**PROBLEM TO WORK ON**
The lines below are to be quoted exactly, from the first through the one that contains "Artículo Siguiente".

Transcribed page contents:
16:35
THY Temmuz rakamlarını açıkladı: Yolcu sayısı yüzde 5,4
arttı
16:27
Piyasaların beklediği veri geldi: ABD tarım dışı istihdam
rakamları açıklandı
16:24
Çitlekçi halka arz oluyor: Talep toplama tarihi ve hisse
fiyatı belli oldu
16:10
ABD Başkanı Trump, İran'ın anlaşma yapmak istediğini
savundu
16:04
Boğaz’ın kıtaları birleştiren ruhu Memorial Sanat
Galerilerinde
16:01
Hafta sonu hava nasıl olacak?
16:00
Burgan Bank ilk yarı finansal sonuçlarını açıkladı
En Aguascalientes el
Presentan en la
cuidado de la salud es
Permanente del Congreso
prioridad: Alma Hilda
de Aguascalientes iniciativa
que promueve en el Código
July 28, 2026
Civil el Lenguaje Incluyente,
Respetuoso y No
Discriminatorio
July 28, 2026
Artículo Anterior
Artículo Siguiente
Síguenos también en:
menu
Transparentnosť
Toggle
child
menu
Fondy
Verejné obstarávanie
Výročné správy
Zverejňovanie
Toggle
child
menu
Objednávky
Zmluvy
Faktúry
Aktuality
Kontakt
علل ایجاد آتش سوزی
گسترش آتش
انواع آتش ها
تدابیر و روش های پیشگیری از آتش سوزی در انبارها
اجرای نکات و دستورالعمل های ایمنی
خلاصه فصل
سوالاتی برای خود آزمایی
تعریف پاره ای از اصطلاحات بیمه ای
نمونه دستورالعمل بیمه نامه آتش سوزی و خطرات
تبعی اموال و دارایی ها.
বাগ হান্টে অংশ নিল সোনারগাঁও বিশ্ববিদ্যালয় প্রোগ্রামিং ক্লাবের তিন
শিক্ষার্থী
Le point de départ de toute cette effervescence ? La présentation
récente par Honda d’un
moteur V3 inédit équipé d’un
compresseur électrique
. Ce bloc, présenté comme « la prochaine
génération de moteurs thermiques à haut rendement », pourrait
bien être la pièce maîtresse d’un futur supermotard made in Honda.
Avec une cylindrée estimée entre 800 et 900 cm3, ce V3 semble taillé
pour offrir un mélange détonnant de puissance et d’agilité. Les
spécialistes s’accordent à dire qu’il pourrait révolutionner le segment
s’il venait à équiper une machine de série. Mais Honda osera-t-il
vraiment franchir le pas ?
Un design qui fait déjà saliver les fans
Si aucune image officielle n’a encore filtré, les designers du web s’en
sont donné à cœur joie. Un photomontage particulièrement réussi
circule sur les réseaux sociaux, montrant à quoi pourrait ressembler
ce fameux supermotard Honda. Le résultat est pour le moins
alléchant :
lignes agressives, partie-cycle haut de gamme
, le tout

**RESPONSE FOR THIS EXERCISE**
16:35
THY Temmuz rakamlarını açıkladı: Yolcu sayısı yüzde 5,4
arttı
16:27
Piyasaların beklediği veri geldi: ABD tarım dışı istihdam
rakamları açıklandı
16:24
Çitlekçi halka arz oluyor: Talep toplama tarihi ve hisse
fiyatı belli oldu
16:10
ABD Başkanı Trump, İran'ın anlaşma yapmak istediğini
savundu
16:04
Boğaz’ın kıtaları birleştiren ruhu Memorial Sanat
Galerilerinde
16:01
Hafta sonu hava nasıl olacak?
16:00
Burgan Bank ilk yarı finansal sonuçlarını açıkladı
En Aguascalientes el
Presentan en la
cuidado de la salud es
Permanente del Congreso
prioridad: Alma Hilda
de Aguascalientes iniciativa
que promueve en el Código
July 28, 2026
Civil el Lenguaje Incluyente,
Respetuoso y No
Discriminatorio
July 28, 2026
Artículo Anterior
Artículo Siguiente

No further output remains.